4. Narrated by Abu Dawood and classed as saheeh. The intent of the hadeeth is that when Muslims are going to be content with this world, and not care about how they acquire wealth, Allah will inflict upon them humiliations and disgraces that will remain with them until they repent and give up their ways.
5. Narrated by Ahmad, Abu Dawood, Termthi and Nasa’ee; classed as saheeh by many scholars.
6. Narrated by Ahmad and Abu Dawood; classed as saheeh by Ibn Hibbaan and others.
As salamu alaikum wa rahmatullah
However, Mufti Taqi is not the last word when it comes to matters of Islamic Finance.
Asalamu alaykum, Neither is sh. Haytham al-Haddad. :)

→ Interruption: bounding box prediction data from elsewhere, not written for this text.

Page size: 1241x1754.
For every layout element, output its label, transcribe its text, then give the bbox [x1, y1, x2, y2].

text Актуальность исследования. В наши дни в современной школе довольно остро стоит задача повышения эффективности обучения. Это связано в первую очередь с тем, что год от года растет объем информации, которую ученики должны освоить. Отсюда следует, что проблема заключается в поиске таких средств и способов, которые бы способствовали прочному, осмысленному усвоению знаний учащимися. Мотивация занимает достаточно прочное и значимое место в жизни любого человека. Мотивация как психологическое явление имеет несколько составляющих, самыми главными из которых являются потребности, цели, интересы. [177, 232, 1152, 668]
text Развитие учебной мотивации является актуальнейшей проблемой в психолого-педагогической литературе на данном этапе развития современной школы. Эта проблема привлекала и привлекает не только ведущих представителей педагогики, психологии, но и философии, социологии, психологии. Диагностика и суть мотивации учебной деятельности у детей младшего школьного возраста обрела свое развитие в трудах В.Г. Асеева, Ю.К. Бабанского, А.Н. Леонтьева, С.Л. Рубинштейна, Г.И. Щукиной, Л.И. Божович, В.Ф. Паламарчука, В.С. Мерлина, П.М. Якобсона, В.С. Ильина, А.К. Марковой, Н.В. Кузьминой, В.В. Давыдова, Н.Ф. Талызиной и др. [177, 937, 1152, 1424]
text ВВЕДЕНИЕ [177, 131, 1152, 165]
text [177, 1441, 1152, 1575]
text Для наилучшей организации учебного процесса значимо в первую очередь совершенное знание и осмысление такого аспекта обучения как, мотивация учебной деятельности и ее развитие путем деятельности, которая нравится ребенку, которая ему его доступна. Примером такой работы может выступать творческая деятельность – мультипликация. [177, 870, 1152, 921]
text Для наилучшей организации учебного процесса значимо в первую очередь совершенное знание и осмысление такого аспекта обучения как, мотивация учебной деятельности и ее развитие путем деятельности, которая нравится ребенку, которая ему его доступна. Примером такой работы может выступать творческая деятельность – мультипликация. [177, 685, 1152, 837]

For those interested in determining what Mufti Taqi Uthmani [may Allah preserve him] has to say please visit the following link:
http://www.darululoomkhi.edu.pk/fiqh/islamicfinance/islamicfinance.html
Alternatively, he visits the U.K. quite often and it may be worth speaking with him in person.
And Allah knows best.
Semantic
26-12-04, 12:12 PM
Many scholars, including the foremost Fiqh councils of our times(3), believe that if rental and sale are mixed in such a way that one cannot distinguish at any point of time whether the client is a tenant or a buyer, then such a contract is invalid according to Islamic jurisprudence.
...
3. See resolution no. 110 (4/12) of the Islamic Fiqh Academy (IFA) which is a subsidiary body of the Organization of the Islamic Conference (OIC).
Isn't Mufti Usmani deputy chairman of this body?
Having spent the last few weeks trudging through the various positions on derivatives wrt Islam (a tangled web indeed), I personally see nothing wrong with the ijarah mortgage as hajjat al-nas comes before the gharar component of the contract (gharar being an uncertain topic in itself ;)), as well as additional factors such as those elaborated on by Mufti Usmani in his defence.
Eh, it's all out there, you can read the positions of those you trust and see if you still wanna trust them.